Yes, because cities like Kharkiv are big industrial cities?
Yeah. There was an interesting analysis of this in [Radio Free Europe/Radio Liberty] a couple of days ago, in which they looked at the political elites in Lugansk and Kharkiv. The report said that the political and economic elites in those cities are finding the separatist gangs and the Russian presence somewhat useful because they protect against a Kiev government that is eager to assert its authority. It gives them a way of balancing against different pressures, both from Russia and from Kiev. And that may introduce a new disintegrative dynamic in these provinces.

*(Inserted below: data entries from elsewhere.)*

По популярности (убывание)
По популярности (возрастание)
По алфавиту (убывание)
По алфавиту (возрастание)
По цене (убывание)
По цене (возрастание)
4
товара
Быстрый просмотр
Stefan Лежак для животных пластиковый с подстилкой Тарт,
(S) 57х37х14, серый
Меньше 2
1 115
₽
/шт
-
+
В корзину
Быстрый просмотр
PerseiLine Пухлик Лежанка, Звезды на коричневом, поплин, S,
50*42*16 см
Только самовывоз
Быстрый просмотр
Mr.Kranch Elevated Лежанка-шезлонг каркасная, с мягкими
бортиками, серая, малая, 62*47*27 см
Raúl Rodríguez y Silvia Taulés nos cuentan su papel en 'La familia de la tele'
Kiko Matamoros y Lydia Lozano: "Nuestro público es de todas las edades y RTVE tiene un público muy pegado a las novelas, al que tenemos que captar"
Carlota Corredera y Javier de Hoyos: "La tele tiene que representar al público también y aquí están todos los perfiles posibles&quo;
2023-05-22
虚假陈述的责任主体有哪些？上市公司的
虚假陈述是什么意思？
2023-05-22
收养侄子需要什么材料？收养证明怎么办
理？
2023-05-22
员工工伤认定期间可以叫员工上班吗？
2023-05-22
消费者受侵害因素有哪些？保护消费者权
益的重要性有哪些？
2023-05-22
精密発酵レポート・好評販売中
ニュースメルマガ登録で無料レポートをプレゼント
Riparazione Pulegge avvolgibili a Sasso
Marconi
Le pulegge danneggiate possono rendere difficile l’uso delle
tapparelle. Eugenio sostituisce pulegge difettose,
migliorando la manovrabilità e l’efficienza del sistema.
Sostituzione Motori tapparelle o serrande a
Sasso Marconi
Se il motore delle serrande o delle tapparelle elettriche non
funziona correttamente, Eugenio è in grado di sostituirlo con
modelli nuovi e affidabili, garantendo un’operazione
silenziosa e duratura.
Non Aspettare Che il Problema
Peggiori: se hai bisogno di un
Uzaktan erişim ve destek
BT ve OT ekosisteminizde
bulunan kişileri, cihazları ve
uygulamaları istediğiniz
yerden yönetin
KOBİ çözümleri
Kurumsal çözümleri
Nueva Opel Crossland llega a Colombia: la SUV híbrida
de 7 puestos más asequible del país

We’ve tended to assume that the political and business elite were against Russian control, but now it may be that those elites are using these Russian groups to kind of hold on. We haven’t seen this play out fully, but the big-business men who were thought to be in favor of staying part of Ukraine may be recalculating. And that too could begin to weaken national unity.
Any guess who’s likely to win Ukraine’s presidency?
The polls have tended to show Petro Poroshenko, the so-called "Chocolate King," in the lead. He was an important figure in the Orange Revolution. Yulia Tymoshenko is a more divisive figure whose main asset in the minds of many is that she might be able to deal effectively with the Russians. She is thought to have Putin’s respect. She has cut deals with the Russians in the past, but her credibility in most of Ukraine is low.
She is, by the way, from the east, and is a Russian speaker whose Ukrainian is thought not to be particularly good despite her golden braids. But she has not polled well. And apart from this asset—being able to deal with the Russians—she doesn’t seem to have a lot of popular support.